_INPUT DATA_.
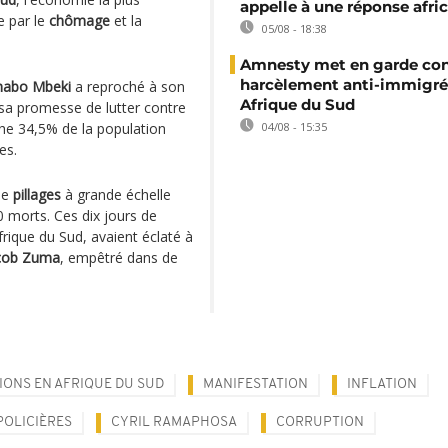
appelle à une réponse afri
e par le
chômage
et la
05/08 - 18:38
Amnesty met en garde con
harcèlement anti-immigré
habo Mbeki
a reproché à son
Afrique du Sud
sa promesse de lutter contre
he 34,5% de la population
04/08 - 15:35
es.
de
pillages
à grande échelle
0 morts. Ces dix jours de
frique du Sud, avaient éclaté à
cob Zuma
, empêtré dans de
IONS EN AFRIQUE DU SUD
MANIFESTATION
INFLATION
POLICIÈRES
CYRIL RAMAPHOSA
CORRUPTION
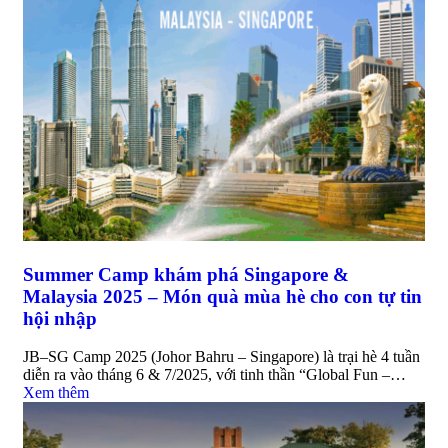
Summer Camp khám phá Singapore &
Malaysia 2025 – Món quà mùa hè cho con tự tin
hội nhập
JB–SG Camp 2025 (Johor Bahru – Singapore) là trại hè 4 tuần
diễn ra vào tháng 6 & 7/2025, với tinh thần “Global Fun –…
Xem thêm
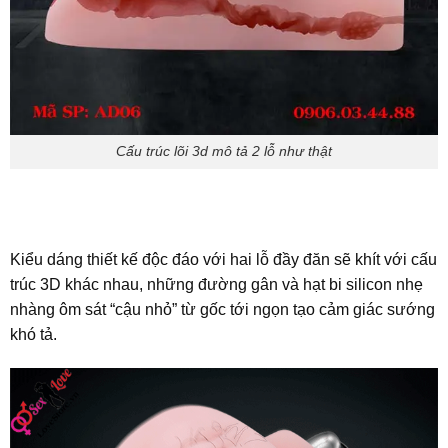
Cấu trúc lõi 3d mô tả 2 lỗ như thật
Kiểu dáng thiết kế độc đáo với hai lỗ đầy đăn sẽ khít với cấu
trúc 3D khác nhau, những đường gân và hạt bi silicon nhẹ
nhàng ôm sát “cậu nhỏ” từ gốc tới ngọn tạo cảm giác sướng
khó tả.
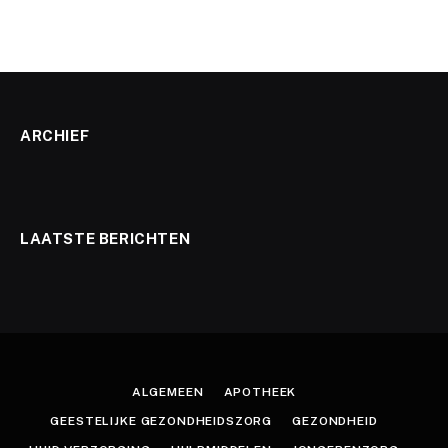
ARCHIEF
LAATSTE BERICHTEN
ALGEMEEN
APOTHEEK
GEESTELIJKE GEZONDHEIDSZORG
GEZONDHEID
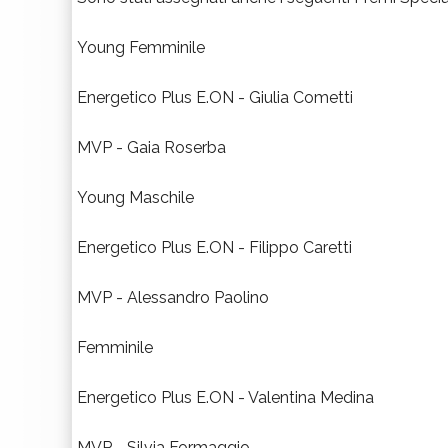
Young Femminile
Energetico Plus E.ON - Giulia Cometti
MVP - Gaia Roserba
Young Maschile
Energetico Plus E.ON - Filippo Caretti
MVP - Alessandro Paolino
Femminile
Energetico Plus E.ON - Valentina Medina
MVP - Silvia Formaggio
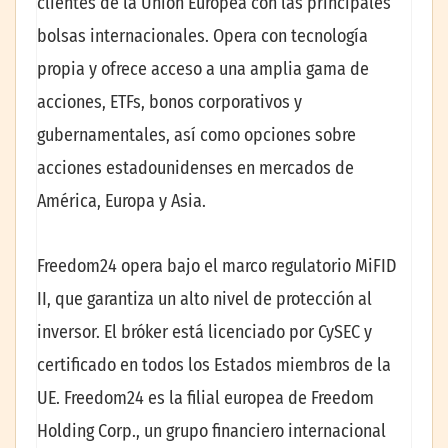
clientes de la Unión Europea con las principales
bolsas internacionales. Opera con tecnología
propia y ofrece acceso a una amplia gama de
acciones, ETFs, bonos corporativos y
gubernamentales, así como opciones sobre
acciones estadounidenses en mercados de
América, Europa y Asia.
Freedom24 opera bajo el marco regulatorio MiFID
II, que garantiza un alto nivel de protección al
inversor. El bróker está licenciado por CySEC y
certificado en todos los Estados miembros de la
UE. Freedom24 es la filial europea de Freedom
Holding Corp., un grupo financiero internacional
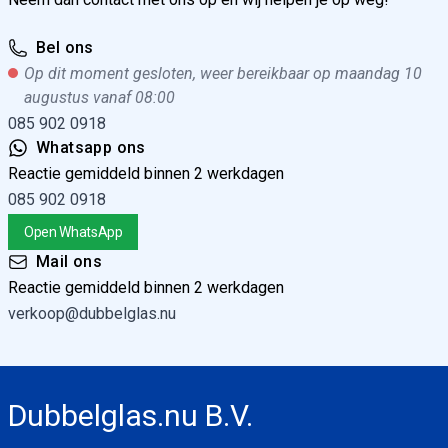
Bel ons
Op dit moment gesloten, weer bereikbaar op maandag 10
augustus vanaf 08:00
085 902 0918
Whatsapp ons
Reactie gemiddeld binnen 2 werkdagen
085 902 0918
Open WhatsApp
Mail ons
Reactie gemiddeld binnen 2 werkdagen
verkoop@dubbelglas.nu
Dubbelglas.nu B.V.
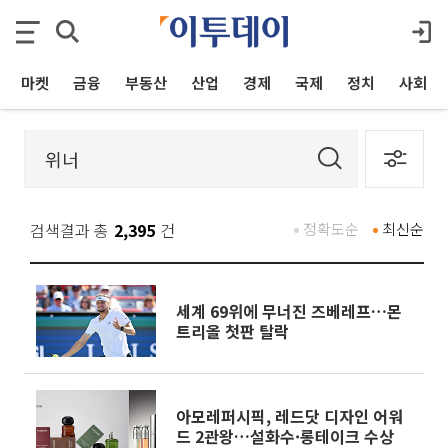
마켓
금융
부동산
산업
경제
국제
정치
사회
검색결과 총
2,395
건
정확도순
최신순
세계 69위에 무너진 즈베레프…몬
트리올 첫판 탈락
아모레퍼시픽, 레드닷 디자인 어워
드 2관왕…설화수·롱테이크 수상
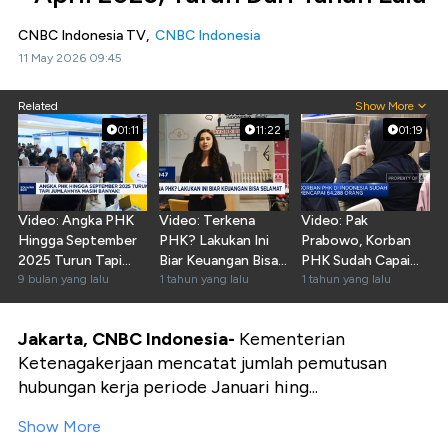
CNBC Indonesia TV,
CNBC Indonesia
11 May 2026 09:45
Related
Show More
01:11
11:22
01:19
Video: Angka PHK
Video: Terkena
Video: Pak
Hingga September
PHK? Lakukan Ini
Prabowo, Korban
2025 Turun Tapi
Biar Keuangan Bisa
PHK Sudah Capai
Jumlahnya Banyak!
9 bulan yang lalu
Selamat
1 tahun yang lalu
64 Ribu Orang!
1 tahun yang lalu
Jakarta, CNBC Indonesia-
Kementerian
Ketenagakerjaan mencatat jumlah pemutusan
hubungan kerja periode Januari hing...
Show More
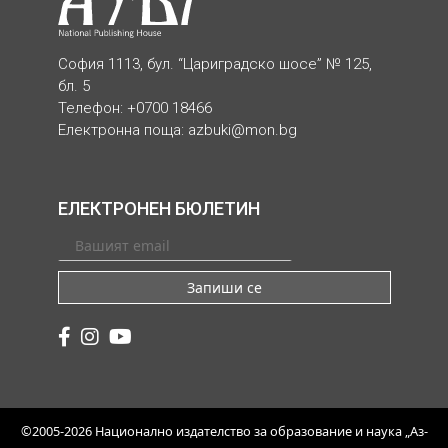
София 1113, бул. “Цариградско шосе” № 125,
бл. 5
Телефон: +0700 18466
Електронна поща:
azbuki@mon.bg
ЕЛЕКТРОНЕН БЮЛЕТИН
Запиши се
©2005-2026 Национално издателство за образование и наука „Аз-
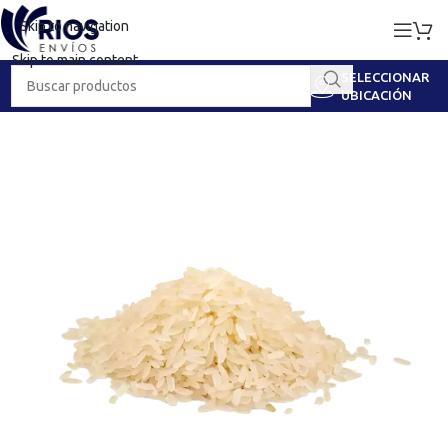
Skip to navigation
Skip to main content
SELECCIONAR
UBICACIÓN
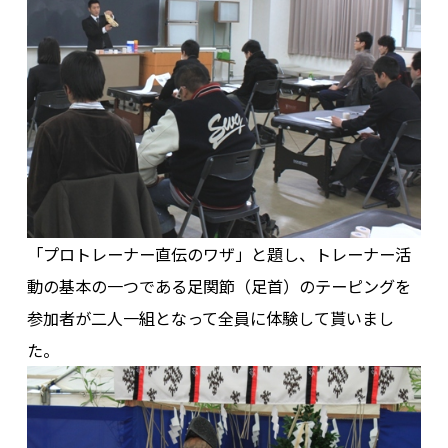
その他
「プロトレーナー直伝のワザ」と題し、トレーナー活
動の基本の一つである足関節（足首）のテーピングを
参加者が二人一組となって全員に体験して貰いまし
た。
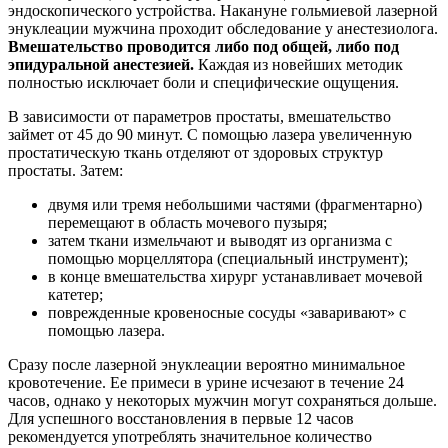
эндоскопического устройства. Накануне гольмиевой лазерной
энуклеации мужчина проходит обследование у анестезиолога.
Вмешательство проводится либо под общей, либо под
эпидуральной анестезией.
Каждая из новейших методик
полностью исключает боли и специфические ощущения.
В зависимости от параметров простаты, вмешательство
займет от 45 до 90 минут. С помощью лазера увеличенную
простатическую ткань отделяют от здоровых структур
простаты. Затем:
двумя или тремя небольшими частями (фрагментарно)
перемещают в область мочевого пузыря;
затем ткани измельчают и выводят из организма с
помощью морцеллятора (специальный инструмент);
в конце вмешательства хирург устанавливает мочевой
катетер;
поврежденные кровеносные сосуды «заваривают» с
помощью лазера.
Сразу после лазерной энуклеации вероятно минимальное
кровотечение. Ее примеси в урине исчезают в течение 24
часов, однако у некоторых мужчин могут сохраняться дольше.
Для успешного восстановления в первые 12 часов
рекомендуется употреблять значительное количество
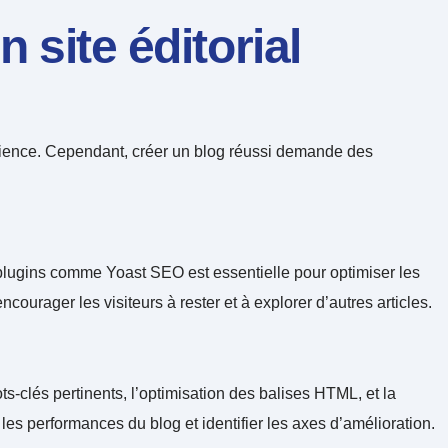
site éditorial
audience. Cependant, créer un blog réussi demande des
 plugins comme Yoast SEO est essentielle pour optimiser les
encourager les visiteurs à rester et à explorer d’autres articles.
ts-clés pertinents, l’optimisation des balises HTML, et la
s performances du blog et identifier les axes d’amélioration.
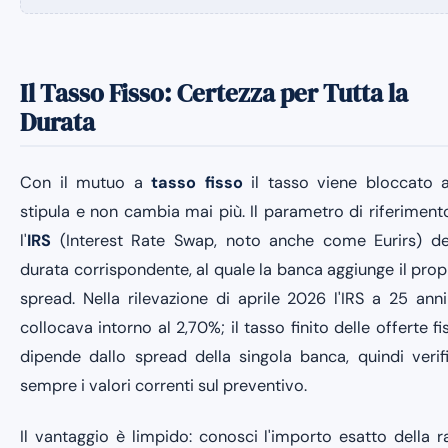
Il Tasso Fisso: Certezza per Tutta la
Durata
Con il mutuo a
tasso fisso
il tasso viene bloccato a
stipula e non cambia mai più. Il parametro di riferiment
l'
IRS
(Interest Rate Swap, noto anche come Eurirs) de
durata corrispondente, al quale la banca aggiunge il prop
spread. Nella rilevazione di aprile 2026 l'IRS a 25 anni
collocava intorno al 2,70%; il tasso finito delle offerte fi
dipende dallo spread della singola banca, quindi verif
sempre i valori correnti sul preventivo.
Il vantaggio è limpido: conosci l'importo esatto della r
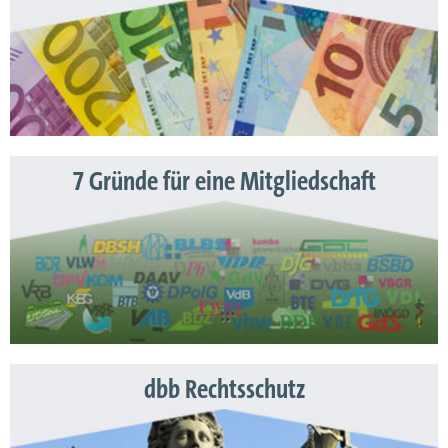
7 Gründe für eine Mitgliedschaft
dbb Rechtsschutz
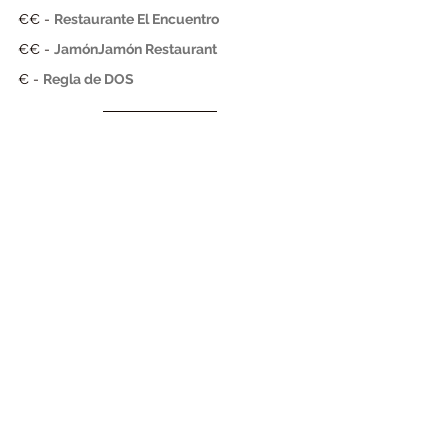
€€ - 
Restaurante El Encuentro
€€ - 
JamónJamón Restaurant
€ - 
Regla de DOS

_PROBLEM_. With the pictures omitted, copy the entries above exactly from the line containing "Каждая из новейших методик" through the line containing "spread. Nella rilevazione", both lines included.

_SOLUTION FOR THIS PROBLEM_.
Каждая из новейших методик
полностью исключает боли и специфические ощущения.
В зависимости от параметров простаты, вмешательство
займет от 45 до 90 минут. С помощью лазера увеличенную
простатическую ткань отделяют от здоровых структур
простаты. Затем:
двумя или тремя небольшими частями (фрагментарно)
перемещают в область мочевого пузыря;
затем ткани измельчают и выводят из организма с
помощью морцеллятора (специальный инструмент);
в конце вмешательства хирург устанавливает мочевой
катетер;
поврежденные кровеносные сосуды «заваривают» с
помощью лазера.
Сразу после лазерной энуклеации вероятно минимальное
кровотечение. Ее примеси в урине исчезают в течение 24
часов, однако у некоторых мужчин могут сохраняться дольше.
Для успешного восстановления в первые 12 часов
рекомендуется употреблять значительное количество
site éditorial
audience. Cependant, créer un blog réussi demande des
 plugins comme Yoast SEO est essentielle pour optimiser les
encourager les visiteurs à rester et à explorer d’autres articles.
ts-clés pertinents, l’optimisation des balises HTML, et la
s performances du blog et identifier les axes d’amélioration.
Il Tasso Fisso: Certezza per Tutta la
Durata
Con il mutuo a
tasso fisso
il tasso viene bloccato a
stipula e non cambia mai più. Il parametro di riferiment
l'
IRS
(Interest Rate Swap, noto anche come Eurirs) de
durata corrispondente, al quale la banca aggiunge il prop
spread. Nella rilevazione di aprile 2026 l'IRS a 25 anni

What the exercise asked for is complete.